Tuesday, February 8, 2011

Do you have a Life Map?

Yesterday, I attended an important business meeting. I did not realize how important it was until I was driving home and got stuck on the highway for 45 minutes.  Aah, lots of time to think!!  The original purpose of the meeting was, yes, to network, but I like keeping up with new business trends, and the morning was spent on just that.  I learned lots of great technical information, and I met many new business associates.  On top of that, quite unexpectedly, I was invited to interview for an interesting consulting role with a prestigious organization in my area.  I listened with great enthusiasm about this potential role.  I jumped at the opportunity and we set up a time to meet.  What an incredibly productive meeting.  I pulled out of the parking garage feeling high as a kite and butterflys in my stomach.

Here comes the but part, of course.  As my trip home continued, my butterflys turned into a rather annoying stomach ache, and it did not have anything to do with the traffic jam.  It has taken a very long time for me to start to listen to my intuition, and it was speaking to me. 

Several years ago, I developed a Life Map, or Vision as it is called sometimes, that is clear, direct, and based on very significant personal and professional values.  When I tend to steer away from it, my intuition screams and says something like, "Don't do it.  You know better.  Sure, the money might be great but it's not part of your plan."  Notoriously, I get a stomach ache!  My vision statement has helped me make small and major life decisions.  It is a concrete, technical, value-laden  plan that is steeped in a strong belief about who I am and what I want my life to look like. 

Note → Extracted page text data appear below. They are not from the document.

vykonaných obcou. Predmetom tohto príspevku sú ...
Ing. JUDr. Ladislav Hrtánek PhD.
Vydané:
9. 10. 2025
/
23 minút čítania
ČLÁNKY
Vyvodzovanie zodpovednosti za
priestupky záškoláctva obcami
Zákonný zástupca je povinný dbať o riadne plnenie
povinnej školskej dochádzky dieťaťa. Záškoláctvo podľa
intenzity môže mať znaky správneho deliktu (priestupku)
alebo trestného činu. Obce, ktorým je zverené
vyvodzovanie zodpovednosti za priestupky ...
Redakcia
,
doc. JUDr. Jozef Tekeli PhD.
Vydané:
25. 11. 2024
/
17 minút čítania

The Lama Thubeten Yeshe Rinpoche said, "If you have a map, you won't get lost."  This describes his perspective on why Tibetan Buddhism is alive and well today.  It has a clear path outlined in its Four Noble Truths, providing a structure from beginning to end.  Without knowledge, belief, and structure, one cannot go all the way (The Pocket Tibetan Buddhism Reader by Reginald A. Ray).  Having a life vision is a structured plan that can help you go all the way!

Do you have a Life Vision?  Have you thought about what is missing from your life?  Do you feel your life has purpose and meaning?  Understanding this is the key to living a satisfying, fufilled, and meaningful life.   Creating your life vision or map will take you all the way.  For help, check out my website and send me an email or call and we can talk more about it. 

PS - I have decided not to follow through with the interview! Not easy but right for me.